* EXERCISE DIRECTIONS: Starting at the top of the data and ending with the line that holds "staining of benign", transcribe each line exactly; include both ends.

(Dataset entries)
• • • • •
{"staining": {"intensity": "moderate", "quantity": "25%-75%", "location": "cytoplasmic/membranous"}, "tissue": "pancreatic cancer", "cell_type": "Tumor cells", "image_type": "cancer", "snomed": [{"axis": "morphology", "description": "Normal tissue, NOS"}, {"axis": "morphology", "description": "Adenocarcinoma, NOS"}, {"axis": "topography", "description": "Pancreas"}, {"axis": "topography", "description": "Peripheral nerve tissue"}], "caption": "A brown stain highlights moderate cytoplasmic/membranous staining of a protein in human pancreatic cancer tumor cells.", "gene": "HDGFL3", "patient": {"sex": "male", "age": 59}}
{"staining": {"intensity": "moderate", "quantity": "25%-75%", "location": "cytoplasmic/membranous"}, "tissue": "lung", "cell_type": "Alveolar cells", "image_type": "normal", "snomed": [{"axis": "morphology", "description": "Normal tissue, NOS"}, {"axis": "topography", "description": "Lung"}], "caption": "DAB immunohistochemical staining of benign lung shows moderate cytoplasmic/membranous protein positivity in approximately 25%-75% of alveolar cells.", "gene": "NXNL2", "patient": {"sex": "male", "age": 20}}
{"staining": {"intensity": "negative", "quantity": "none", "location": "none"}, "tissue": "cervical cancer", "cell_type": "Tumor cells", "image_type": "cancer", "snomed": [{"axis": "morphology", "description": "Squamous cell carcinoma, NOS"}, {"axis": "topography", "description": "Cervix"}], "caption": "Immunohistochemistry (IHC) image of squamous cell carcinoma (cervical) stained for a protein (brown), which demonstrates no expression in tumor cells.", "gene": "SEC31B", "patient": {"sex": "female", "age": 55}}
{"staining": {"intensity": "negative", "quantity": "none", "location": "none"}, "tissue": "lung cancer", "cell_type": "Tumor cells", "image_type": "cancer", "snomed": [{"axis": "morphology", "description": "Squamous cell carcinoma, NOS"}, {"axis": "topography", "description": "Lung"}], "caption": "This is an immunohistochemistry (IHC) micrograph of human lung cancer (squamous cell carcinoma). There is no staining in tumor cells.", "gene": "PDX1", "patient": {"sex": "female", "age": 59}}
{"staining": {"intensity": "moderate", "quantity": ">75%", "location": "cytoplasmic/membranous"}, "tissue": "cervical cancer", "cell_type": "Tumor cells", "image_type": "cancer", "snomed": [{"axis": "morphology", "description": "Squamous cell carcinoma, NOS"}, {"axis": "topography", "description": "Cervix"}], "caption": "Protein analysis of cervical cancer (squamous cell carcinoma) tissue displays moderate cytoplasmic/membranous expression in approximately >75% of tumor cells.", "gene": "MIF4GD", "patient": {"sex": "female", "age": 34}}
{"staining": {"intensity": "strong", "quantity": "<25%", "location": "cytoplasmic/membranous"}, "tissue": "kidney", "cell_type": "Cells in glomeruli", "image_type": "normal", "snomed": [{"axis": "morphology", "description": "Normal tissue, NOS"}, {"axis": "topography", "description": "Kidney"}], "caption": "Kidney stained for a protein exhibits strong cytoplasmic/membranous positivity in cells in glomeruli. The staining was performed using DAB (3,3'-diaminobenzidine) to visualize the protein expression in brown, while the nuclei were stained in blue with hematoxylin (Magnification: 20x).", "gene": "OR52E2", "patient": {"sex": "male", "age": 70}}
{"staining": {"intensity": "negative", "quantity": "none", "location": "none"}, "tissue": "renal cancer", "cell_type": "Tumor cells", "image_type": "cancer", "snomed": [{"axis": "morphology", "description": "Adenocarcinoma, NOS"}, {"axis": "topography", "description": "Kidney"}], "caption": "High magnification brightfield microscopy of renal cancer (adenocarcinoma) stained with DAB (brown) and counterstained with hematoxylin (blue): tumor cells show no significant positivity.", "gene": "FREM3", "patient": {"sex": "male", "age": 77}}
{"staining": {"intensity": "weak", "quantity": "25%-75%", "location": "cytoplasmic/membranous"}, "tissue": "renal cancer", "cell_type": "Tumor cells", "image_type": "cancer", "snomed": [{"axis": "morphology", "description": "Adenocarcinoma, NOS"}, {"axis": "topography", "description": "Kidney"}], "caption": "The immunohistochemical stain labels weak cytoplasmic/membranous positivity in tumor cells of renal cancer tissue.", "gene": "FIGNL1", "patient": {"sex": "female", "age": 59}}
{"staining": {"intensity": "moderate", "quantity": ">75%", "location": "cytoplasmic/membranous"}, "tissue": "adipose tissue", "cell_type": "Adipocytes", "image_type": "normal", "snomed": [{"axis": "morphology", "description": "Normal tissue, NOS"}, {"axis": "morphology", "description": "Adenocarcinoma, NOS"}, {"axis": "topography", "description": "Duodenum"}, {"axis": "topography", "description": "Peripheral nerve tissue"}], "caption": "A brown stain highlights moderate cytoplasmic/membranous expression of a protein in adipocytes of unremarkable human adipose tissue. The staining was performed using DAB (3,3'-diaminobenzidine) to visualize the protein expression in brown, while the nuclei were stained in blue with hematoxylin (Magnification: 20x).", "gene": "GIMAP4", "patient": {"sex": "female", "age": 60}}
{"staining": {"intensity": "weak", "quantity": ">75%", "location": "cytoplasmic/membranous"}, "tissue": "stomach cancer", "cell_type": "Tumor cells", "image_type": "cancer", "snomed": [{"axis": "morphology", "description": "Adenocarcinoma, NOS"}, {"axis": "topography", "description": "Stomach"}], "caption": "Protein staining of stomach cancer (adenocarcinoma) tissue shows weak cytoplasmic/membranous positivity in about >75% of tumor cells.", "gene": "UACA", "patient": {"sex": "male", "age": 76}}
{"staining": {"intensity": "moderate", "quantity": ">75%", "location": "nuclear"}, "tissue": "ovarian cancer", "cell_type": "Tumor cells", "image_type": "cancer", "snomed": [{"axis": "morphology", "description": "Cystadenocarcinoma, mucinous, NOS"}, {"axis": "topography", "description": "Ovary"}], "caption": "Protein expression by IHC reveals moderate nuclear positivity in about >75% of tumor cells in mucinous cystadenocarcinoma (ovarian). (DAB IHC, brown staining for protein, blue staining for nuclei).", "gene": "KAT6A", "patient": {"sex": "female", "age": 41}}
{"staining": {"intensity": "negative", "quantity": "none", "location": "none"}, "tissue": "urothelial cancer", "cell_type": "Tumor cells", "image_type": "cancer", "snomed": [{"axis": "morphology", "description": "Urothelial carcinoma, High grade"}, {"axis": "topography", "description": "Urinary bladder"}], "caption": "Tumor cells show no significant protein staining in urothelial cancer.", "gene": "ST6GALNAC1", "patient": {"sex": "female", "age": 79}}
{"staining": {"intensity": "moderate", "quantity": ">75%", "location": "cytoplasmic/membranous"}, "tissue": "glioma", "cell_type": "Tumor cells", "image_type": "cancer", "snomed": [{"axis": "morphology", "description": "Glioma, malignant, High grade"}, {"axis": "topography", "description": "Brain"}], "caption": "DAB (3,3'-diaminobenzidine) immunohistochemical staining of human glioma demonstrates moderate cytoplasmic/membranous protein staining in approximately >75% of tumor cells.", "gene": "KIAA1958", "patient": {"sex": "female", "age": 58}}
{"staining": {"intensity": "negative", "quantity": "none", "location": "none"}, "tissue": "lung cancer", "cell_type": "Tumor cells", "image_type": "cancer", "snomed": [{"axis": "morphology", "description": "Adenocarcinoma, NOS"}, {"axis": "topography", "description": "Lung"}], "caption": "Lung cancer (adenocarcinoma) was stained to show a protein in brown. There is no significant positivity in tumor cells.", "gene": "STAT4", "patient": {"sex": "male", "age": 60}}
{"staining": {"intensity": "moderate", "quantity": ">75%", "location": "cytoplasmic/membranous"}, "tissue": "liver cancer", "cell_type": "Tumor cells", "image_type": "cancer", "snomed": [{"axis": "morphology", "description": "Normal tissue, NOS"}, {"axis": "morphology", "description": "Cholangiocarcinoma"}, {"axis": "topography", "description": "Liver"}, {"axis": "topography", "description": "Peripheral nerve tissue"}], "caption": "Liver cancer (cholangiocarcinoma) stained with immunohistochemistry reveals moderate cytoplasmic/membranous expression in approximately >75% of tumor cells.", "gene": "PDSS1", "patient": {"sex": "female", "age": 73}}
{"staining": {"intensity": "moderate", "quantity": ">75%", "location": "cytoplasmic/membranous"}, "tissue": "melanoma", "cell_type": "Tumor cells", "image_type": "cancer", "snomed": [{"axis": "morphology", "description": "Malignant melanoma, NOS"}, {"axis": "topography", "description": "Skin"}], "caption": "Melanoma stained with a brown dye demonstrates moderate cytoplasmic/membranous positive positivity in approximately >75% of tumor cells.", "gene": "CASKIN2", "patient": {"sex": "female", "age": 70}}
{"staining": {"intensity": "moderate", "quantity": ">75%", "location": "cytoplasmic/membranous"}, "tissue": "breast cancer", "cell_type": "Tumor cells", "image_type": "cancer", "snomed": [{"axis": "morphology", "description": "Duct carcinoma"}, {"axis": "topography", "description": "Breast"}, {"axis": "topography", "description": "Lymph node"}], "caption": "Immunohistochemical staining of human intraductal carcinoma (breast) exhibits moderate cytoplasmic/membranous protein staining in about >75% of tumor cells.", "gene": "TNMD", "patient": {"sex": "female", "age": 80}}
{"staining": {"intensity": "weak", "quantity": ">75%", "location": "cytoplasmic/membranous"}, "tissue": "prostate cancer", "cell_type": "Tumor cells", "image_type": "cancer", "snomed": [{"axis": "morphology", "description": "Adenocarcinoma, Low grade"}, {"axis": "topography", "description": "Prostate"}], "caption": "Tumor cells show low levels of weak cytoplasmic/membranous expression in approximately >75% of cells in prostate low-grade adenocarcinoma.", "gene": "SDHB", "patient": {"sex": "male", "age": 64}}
• • • • •
* WRITTEN RESPONSE:
{"staining": {"intensity": "moderate", "quantity": "25%-75%", "location": "cytoplasmic/membranous"}, "tissue": "pancreatic cancer", "cell_type": "Tumor cells", "image_type": "cancer", "snomed": [{"axis": "morphology", "description": "Normal tissue, NOS"}, {"axis": "morphology", "description": "Adenocarcinoma, NOS"}, {"axis": "topography", "description": "Pancreas"}, {"axis": "topography", "description": "Peripheral nerve tissue"}], "caption": "A brown stain highlights moderate cytoplasmic/membranous staining of a protein in human pancreatic cancer tumor cells.", "gene": "HDGFL3", "patient": {"sex": "male", "age": 59}}
{"staining": {"intensity": "moderate", "quantity": "25%-75%", "location": "cytoplasmic/membranous"}, "tissue": "lung", "cell_type": "Alveolar cells", "image_type": "normal", "snomed": [{"axis": "morphology", "description": "Normal tissue, NOS"}, {"axis": "topography", "description": "Lung"}], "caption": "DAB immunohistochemical staining of benign lung shows moderate cytoplasmic/membranous protein positivity in approximately 25%-75% of alveolar cells.", "gene": "NXNL2", "patient": {"sex": "male", "age": 20}}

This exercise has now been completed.